START EXCERPTED TEXT
Science vs. Spirituality

Published June 15, 2016 10:57 AM by Mark Darby
Read this quote below first as a caregiver and then as a scientist and we will see the debate about spirituality in the scientific literature

"This is the first resting-state fMRI study demonstrating altered functional connectivity in the DMN among meditation practitioners.  In the current study, meditators showed heightened activation of the DMN in the MPFC. This finding is consistent with previous studies that have reported that structural and functional changes in the medial prefrontal areas are associated with meditation." (Jang et al, 2011, page 358)

Wow! What a mouthful. Real people don't talk this way. The abbreviation DMN is the Default Mode Network which is the area of the brain that supports "internal mentation" or thinking that is not concerned with the outside world. It is the area stimulated with self-reflective thoughts. It's the part of the brain associated with self -esteem and self-image.

The quote basically says that meditation changes your brain-not just lowers blood pressure or heart rate.

Direct care givers will say, "At last validation." Studies such as this are part of the growing proof that spirituality works.

On the other hand, scientists will say, "Remember statistics class?" This study involved only 35 people and a control group of 33. Respectable sample size but you don't change treatment guidelines over such numbers.  Many scientists are concerned that such studies will be used to justify treating illness ONLY with prayer and medication.  Direct care givers will respond to this by saying spirituality is one of many treatment modalities that work.

We have fallen into a debate where one side says "Medication not Meditation" and the other says "Meditation and Medication."

This debate is a rabbit hole if we think we have to fall on one side or the other. As caregivers and scientists we must guard against forcing our subjective experiences onto our patients when we don't have objective support. At the same time, we use all kinds of treatments which do not have double blind random controlled studies for support. So the question is: how do we more fully integrate spirituality into treatment and do so in a responsible and ethical manner?

We have to be both scientist and direct caregiver and pray we have the strength and integrity to perform both roles at the same time.
END EXCERPTED TEXT
PROBLEM STATEMENT = Revise the part of the science-versus-spirituality post starting at "Science vs. Spirituality" and ending at "2011, page 358)", changing "DMN" to "Default Mode Network" throughout.
START DATA SUPPLIED
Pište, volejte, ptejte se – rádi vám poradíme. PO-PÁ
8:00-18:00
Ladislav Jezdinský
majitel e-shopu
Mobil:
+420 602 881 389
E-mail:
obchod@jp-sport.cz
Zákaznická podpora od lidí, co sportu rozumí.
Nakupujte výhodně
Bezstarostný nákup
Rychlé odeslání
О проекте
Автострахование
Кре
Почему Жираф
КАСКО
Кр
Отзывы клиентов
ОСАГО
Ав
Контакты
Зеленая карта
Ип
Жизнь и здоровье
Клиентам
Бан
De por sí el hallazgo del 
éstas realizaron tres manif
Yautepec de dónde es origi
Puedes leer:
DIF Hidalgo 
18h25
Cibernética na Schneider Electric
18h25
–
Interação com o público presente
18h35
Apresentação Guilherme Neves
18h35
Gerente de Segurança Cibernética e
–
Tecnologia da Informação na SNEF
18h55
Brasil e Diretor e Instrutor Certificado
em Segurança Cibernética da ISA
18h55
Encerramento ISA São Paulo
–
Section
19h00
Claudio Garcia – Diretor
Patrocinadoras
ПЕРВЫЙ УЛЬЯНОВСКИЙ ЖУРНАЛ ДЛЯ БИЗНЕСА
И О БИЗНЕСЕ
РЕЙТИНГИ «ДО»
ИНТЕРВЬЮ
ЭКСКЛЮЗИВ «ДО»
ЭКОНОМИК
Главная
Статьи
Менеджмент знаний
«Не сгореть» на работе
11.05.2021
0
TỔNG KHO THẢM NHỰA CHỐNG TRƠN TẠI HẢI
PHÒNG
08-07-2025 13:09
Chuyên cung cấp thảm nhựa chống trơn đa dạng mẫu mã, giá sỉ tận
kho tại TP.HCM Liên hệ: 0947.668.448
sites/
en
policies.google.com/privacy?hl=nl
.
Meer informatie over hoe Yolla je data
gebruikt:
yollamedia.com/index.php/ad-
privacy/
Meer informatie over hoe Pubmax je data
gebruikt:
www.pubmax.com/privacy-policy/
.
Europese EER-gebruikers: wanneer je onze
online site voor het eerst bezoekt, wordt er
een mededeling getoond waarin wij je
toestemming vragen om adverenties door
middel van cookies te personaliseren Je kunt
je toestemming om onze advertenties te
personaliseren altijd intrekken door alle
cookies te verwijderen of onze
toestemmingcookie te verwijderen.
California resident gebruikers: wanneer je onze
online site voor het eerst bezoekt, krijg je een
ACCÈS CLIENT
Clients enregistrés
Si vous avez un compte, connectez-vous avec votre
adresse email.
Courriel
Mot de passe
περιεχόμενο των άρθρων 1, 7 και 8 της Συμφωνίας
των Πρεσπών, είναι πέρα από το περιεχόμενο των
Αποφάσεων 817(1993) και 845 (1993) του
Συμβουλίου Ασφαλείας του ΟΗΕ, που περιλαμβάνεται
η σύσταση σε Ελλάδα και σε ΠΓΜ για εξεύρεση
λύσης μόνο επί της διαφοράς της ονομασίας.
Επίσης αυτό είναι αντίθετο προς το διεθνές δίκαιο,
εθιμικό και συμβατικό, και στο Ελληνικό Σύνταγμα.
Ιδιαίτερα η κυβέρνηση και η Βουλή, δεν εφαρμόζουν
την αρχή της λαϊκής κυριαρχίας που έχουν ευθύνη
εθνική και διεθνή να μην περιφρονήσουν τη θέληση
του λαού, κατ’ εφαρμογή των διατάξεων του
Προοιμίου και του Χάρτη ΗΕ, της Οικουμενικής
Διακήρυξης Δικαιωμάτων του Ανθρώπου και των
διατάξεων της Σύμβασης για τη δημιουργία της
END DATA SUPPLIED
RESPONSE TO THIS EXERCISE =
Science vs. Spirituality

Published June 15, 2016 10:57 AM by Mark Darby
Read this quote below first as a caregiver and then as a scientist and we will see the debate about spirituality in the scientific literature

"This is the first resting-state fMRI study demonstrating altered functional connectivity in the Default Mode Network among meditation practitioners.  In the current study, meditators showed heightened activation of the Default Mode Network in the MPFC. This finding is consistent with previous studies that have reported that structural and functional changes in the medial prefrontal areas are associated with meditation." (Jang et al, 2011, page 358)